Monday, July 20, 2015

5-year low on gold - what does this tell us?



Gold is supposed to do well in a crisis. Unfortunately, the recent Greek and China crises have not been good for gold. In fact, it has been a period of further declines as the crises did not play out not a  global flight to quality. It is not a given that gold will do well during a crisis. Gold is very particular on what it will respond to and there is not a pattern that can provide insight for investors. 

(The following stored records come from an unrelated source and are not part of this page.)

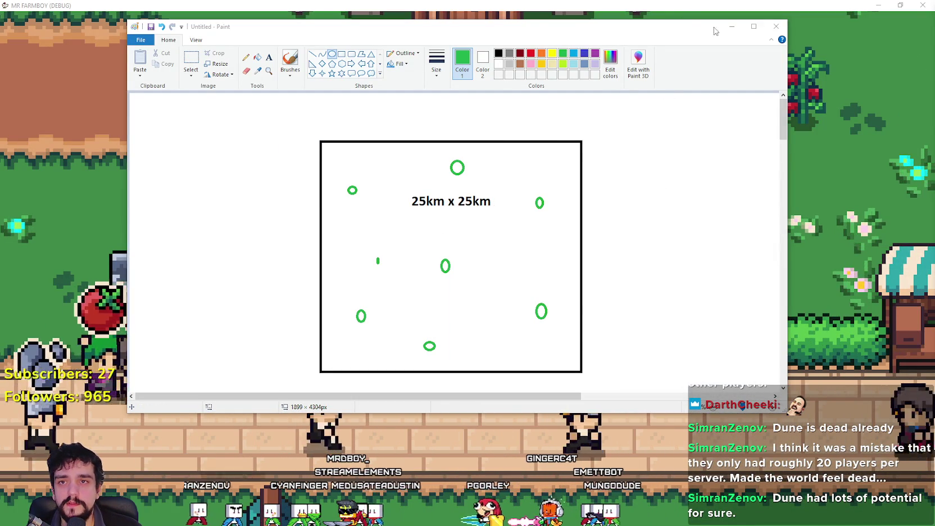
Minimize Paint and walk the farmer around the dirt patch in MR FARMBOY
click(731, 26)
key(w)
key(a)
key(w)
key(d)
key(s)
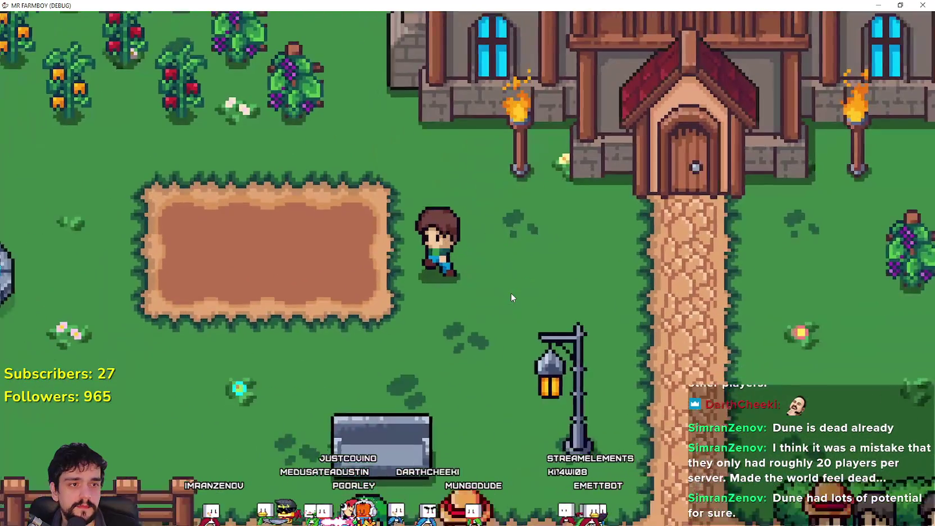
key(w)
key(a)
key(s)
key(d)
Keep walking the farmer until he stands on the tilled dirt plot beside the fountain
key(d)
key(w)
key(a)
key(w)
key(a)
key(s)
key(d)
key(d)
key(a)
key(w)
key(s)
key(d)
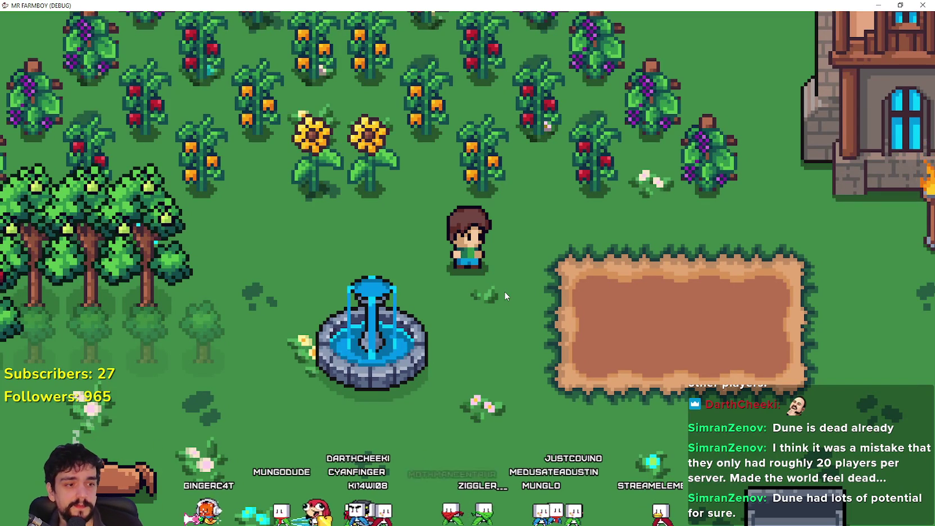
key(d)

Gold is 40% off its price highs and speculative short positions are at the highest levels since 1995. The market hit highs during the last EMS crisis and when there was greater talk of inflation from QE. We now know that QE was not a recipe for inflation. Since that high, governments have been able to contain crises and inflation has not been a problem. Real rates have been negative and nominal rates have actually gone negative, but that has not slowed the slide in gold. Liquidity from the G3 is in abundance, but that has not helped gold prices. The Bank of China revealed its gold holding which disappointed many investors. The PBOC does not want too much gold for its foreign  reserves. Gold prices have declined with the better growth in the US and the strengthening of the dollar. Gold has moved down with other commodities over the last few years.

There just is not a good story for holding gold except that it may reverse if the fundamentals change. A reversal story at this time is a not a strategy for buying but a story for hope.